こんな状況だっていうのにな、なんだか胸がドキドキしちゃうじゃない……!
「きれいな瞳だな」
男の子に褒められるとあたしの心臓はまるでウサギみたいにピョンと跳ねた。
「どうやらウソはついていないようだ。君のことを信じよう。おれの名はリシェス、ラパン親衛隊1番隊隊長を務めている」
リシェスは微笑み剣を納めた。どうやら誤解が解けたみたいだ。
あたしのほうは内心のドキドキを絶対に表に出すまいと歯を食いしばって必死にしかめっ面をしていた。
「あたしの言うこと簡単に信じてくれるのね」
「これでも人を見る目はあるほうだ。君は人を騙すのに向いていないな。しかし君がラパン様の代役だとしたら本人はもう……」
主の死を理解したリシェスは顔を曇らせる。
「この地獄からようやく抜け出せて良かった……と思うことにしよう」
リシェスの言葉にあたしも同意する。
彼女は後悔の念を口にしていたけれど、それでも神は彼女を哀れみ救ってくれたと、そう信じるしかない。
「ねえリシェスさん、あたしはこれからどうすればいい?」
あたしの質問にリシェスは考え込む素振りをみせる。
「……ひとまずはラパン様を演じてもらうしかあるまい。あの御方が逝去されたとあらば我々の士気に影響がでる。できれば最後まで隠し通したい」
その提案にあたしはわずかに眉をひそめた。
沸騰していた頭の中がようやく冷える。
「……確かにそうよね。何より大事なのは部隊の士気だわ。正論ね」
「聞き分けがよくて助かる。一緒にこの窮地を切り抜けよう」
あなたたちの事情はさっぱりわからないけど、こんな森の中で籠城してるのだから何かしらの窮地に陥っていることぐらいは予想できる。
そんな中でたぶん上役のお嬢様が死んだとなれば後で重い責任が発生する。
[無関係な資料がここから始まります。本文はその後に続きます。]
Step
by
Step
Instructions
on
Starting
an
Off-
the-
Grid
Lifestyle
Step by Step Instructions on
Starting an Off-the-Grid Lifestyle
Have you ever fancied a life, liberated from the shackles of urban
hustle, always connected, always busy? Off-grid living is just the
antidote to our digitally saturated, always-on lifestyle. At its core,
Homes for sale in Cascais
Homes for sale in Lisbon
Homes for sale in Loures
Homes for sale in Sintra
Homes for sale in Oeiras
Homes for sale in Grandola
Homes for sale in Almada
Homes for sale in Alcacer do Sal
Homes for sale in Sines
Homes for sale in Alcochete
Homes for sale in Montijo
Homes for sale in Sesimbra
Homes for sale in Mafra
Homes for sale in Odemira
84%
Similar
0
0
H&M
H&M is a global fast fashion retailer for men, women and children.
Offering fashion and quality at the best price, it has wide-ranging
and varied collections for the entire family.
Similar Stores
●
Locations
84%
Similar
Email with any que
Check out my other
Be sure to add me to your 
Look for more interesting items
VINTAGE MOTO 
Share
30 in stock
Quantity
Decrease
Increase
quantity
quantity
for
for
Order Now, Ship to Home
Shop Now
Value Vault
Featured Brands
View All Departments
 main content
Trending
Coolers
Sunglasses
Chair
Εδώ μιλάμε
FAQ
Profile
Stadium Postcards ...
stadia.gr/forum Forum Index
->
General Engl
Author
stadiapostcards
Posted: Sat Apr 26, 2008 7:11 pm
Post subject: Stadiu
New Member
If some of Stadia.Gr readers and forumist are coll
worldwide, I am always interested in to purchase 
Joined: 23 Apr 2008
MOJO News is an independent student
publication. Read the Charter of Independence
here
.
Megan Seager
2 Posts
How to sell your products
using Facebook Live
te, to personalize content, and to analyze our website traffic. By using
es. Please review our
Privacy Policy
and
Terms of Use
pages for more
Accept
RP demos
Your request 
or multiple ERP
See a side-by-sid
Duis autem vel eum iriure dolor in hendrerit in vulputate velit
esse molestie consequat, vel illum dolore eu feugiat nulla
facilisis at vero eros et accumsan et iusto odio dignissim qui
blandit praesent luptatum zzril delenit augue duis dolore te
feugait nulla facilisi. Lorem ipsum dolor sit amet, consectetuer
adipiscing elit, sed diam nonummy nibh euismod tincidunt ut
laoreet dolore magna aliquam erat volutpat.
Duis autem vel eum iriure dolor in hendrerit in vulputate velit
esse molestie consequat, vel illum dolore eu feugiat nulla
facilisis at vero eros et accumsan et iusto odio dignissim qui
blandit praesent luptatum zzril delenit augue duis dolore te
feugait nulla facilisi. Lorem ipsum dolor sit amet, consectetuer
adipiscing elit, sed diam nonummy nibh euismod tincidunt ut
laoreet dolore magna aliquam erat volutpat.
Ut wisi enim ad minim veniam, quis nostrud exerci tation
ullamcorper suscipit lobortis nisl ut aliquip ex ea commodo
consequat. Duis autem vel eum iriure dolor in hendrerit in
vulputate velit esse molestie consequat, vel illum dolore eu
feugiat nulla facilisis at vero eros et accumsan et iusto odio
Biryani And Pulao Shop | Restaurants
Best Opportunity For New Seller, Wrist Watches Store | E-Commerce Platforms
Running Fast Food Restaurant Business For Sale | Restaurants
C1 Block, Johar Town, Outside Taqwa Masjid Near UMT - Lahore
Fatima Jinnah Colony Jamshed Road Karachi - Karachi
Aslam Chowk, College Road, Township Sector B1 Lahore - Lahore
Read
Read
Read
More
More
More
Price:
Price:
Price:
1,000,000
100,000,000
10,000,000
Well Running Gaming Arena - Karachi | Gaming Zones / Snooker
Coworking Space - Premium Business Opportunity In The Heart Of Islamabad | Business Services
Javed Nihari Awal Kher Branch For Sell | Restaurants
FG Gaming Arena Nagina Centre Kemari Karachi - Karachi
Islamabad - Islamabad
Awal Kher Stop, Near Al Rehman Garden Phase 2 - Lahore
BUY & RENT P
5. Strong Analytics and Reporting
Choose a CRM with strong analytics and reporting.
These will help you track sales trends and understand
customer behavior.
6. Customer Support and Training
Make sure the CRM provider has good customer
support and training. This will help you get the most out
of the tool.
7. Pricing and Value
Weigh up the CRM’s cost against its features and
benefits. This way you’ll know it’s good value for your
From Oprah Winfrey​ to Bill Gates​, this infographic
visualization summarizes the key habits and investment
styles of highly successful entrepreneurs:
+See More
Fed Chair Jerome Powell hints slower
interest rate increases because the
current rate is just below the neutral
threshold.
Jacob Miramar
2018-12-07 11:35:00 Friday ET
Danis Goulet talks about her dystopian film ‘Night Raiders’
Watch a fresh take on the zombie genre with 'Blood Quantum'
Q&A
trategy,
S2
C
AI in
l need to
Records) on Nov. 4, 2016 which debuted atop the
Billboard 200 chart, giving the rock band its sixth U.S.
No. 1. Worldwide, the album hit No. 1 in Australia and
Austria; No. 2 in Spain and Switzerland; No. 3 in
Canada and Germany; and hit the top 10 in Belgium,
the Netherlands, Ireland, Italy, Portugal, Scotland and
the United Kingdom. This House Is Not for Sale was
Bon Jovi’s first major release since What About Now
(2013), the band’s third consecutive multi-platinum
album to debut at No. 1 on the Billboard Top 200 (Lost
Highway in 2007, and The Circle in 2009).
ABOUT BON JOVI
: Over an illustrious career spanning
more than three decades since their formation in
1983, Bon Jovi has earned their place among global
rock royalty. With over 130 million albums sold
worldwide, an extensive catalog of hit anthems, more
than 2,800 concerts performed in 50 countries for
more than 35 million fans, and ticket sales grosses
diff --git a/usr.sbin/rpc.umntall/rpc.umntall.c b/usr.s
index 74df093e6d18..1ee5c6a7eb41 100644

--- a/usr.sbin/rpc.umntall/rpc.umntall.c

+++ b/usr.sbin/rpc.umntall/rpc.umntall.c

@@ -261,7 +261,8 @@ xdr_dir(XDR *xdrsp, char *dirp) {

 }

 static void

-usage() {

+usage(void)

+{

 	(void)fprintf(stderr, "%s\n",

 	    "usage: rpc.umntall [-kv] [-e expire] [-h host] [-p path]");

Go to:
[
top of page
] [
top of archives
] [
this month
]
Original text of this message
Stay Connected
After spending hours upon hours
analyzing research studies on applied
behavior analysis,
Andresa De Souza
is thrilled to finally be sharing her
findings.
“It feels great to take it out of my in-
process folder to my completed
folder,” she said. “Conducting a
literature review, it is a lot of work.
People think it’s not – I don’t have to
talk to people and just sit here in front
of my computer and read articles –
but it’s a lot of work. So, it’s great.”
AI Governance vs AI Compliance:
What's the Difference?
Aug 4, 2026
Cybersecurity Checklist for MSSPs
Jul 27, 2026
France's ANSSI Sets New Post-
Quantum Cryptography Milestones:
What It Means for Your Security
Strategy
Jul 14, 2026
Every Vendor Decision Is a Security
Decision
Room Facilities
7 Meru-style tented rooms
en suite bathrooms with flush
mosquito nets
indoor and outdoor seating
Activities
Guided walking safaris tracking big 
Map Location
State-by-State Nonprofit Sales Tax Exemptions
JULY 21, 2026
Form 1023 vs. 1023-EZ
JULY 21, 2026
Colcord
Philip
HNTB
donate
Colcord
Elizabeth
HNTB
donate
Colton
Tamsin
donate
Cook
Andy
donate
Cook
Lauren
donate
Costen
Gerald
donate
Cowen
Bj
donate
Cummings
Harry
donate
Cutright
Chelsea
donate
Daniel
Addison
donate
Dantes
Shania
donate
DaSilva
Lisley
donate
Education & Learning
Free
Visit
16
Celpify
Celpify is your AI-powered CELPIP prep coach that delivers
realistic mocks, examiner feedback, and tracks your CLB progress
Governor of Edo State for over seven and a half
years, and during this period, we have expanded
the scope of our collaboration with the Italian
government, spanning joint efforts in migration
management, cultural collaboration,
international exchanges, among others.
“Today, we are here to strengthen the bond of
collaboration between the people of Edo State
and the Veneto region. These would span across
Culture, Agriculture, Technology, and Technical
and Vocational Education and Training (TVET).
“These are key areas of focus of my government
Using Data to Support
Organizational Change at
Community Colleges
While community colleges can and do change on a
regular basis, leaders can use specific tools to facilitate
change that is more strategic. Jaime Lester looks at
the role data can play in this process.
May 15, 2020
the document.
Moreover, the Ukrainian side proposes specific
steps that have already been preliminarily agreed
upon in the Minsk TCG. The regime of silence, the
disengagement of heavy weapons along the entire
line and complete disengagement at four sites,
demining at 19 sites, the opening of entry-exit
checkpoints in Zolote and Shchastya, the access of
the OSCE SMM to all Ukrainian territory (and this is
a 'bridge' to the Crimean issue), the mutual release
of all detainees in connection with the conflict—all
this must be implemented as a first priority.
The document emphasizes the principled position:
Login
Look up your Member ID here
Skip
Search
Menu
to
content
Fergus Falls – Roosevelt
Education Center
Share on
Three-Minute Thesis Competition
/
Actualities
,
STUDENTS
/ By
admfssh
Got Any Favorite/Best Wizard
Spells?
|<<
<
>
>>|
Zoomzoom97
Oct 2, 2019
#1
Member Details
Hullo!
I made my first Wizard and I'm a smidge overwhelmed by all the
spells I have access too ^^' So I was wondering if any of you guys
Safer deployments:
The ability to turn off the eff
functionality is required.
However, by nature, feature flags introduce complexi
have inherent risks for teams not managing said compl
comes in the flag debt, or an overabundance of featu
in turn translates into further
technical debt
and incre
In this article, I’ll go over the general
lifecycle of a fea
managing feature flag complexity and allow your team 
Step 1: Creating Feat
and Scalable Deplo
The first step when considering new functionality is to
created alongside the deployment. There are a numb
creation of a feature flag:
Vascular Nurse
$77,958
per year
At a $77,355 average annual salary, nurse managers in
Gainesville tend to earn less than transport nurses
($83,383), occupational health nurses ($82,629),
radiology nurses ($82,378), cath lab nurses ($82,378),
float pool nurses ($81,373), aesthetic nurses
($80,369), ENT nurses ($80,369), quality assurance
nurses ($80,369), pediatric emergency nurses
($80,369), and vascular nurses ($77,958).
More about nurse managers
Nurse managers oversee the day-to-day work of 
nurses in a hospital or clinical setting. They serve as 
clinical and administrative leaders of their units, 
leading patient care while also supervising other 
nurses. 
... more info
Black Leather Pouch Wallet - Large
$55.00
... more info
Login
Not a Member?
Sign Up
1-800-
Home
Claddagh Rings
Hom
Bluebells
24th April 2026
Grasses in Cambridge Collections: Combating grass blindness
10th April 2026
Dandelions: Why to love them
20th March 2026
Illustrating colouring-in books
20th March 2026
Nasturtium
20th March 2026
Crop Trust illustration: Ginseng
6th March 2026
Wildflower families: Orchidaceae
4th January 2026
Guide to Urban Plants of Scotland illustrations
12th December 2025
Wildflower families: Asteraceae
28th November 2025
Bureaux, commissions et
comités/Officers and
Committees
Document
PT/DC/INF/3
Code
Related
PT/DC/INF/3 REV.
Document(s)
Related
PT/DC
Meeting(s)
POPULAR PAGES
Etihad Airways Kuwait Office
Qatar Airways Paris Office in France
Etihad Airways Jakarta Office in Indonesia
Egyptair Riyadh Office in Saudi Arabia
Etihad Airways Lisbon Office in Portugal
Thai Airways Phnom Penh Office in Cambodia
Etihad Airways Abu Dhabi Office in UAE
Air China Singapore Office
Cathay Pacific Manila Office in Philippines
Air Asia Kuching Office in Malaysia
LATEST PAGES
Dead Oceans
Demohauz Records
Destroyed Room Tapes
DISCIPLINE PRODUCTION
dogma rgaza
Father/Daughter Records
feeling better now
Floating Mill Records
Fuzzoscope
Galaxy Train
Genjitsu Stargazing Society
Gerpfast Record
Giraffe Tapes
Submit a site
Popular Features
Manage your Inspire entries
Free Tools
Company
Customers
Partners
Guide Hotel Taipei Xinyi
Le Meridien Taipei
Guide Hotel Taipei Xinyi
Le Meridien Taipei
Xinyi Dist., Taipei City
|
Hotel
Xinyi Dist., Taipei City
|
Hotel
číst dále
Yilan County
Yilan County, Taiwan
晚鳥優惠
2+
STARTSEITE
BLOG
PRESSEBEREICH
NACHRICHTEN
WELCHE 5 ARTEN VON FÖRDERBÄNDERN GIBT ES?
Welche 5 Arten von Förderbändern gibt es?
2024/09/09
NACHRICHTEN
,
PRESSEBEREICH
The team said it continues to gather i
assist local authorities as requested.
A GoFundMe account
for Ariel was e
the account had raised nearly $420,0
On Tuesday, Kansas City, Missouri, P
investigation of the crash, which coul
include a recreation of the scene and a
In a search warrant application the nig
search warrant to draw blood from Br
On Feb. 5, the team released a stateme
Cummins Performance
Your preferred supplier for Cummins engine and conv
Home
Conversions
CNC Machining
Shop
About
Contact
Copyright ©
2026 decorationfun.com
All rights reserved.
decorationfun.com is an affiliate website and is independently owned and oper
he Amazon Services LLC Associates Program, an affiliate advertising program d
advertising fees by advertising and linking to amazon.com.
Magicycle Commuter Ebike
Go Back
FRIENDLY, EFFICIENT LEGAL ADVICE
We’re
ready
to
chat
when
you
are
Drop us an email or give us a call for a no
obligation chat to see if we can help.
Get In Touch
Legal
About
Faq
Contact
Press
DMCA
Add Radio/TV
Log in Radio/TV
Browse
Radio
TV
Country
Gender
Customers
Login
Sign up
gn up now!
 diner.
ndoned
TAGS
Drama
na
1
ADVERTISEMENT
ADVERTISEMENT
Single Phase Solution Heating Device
この窮地を脱しても報償ではなく罰が待っているとなればバカバカしいってことで離脱する者も当然現れる。部隊壊滅の危機を免れるにはひとまず代役を立てるしかない。
「ただひとつだけ。あなたデリカシーがないってよく言われない?」
「なんだ藪から棒に」
でもね、あなたの言う通りあたしは詐欺師には向いてない。他人を騙すのはどうしても気が引けるから。
そんなあたしに何の躊躇もなく身代わりを提案するなんて……その無神経にはちょっとガッカリよ。
人を見る目があるそうだけど、結局あなたはあたしのことを何もわかっていない。ラパン様もあなたのそんなところに失望して自殺を決意したのかもしれないわね。